Rue Sophie Germain à l'École polytechnque
En sep­tembre 2016, le direc­teur géné­ral annonce la déci­sion de don­ner le nom de Sophie Ger­main à un tron­çon de rue.

En avril 2016, les trois col­lègues sou­mettent au direc­teur géné­ral de l’École une lettre des trois direc­teurs de labo­ra­toire de l’X concer­nés par le nou­veau bâti­ment en ques­tion, en appui à la demande de le nom­mer « Sophie Ger­main ». Cela serait un bel hom­mage à la per­sé­vé­rance, à la pas­sion des sciences et à l’audace de Sophie Ger­main qui lui ont per­mis de faire fi des injus­tices de son époque et de suivre les cours de l’X.

Toutes qua­li­tés que l’X sou­haite incul­quer à ses élèves. En sep­tembre 2016, le direc­teur géné­ral annonce la déci­sion de don­ner le nom de Sophie Ger­main à un tron­çon de rue. À peu près pen­dant la même période, l’université Paris-Dide­rot décide, elle, de nom­mer un de ses bâti­ments en l’honneur de Sophie Germain.

We have a dream…

Nous sommes en 2018. Nous rêvons d’une socié­té où femmes et hommes auraient les mêmes oppor­tu­ni­tés pour s’épanouir dans leur vie pro­fes­sion­nelle et per­son­nelle. Nous rêvons d’une socié­té où femmes et hommes auraient le même salaire pour les mêmes com­pé­tences et le même tra­vail fourni.

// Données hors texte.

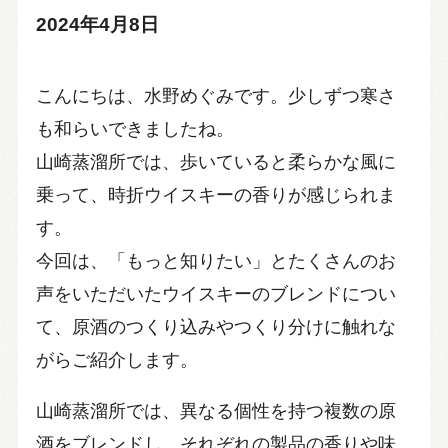
2024年4月8日
こんにちは、水野めぐみです。少しずつ寒さ
も和らいできましたね。
山崎蒸溜所では、歩いていると柔らかな風に
乗って、時折ウイスキーの香りが感じられま
す。
今回は、「もっと知りたい」とたくさんのお
声をいただいたウイスキーのブレンドについ
て、原酒のつくり込みやつくり分けに触れな
がらご紹介します。
山崎蒸溜所では、異なる個性を持つ複数の原
酒をブレンドし、それぞれの製品の香りや味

Nous rêvons d’une École poly­tech­nique où les injus­tices faites aux femmes dans le domaine des sciences à tra­vers les siècles seraient recon­nues en attri­buant à Sophie Ger­main le titre de Poly­tech­ni­cienne à titre posthume.

Nous rêvons d’une École poly­tech­nique qui recon­naî­trait la contri­bu­tion des femmes aux sciences en nom­mant l’un de ses nom­breux bâti­ments du nom d’une femme scien­ti­fique comme Sophie Germain.

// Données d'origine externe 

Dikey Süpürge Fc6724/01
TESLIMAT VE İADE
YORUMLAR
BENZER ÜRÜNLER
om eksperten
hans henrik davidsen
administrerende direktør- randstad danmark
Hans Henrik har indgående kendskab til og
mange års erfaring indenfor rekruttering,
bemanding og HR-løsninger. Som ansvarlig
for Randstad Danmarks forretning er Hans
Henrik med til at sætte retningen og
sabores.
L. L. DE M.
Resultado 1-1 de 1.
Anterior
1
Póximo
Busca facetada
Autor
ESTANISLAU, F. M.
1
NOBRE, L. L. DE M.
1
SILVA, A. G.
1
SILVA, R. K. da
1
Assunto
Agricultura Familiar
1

Sur le des­tin excep­tion­nel de Sophie Ger­main, on consul­te­ra avec pro­fit l’ouvrage de notre cama­rade Chris­tian Mar­bach Por­traits de poly­tech­ni­ciens, SABIX (2015), p. 8 et 10, ain­si que son article « Une rare­té qui donne du prix » dans la J & R n° 677.

Références

  • H. Stupuy, Œuvres philosophiques de Sophie Germain, Librairie de Firmin- Didot et Cie, Paris, 1896 (nouv. éd.).
  • A. Dahan-Dalmédico, Historia Mathematica 14, 347–365 (1987).
  • R. Laubenbacher, D. Pengelley, « Voici ce que j’ai trouvé®: Sophie Germain’s Grand Plan to Prove Fermat’s Last Theorem », Historia Mathematica 37, 641–692 (2010).
  • J. Boucard, « Pratiques arithmétiques et pratiques mémorielles (autour) de Sophie Germain au XIXe siècle », Communication orale dans le cadre de l’atelier « Femmes et savoirs » de l’EHESS et Centre Alexandre Koyré, 19 mai 2017.
  • https://lejournal.cnrs.fr/articles/sophie-germain-une-pionniere-enfin-reconnue
  • Anne Boyé et Christine Charretton, Je suis… Sophie Germain, éd. Jacques André, 2017®; Anne Boyé, « Sophie Germain, une mathématicienne face aux préjugés de son temps », APMEP 523, 231–243 (2017).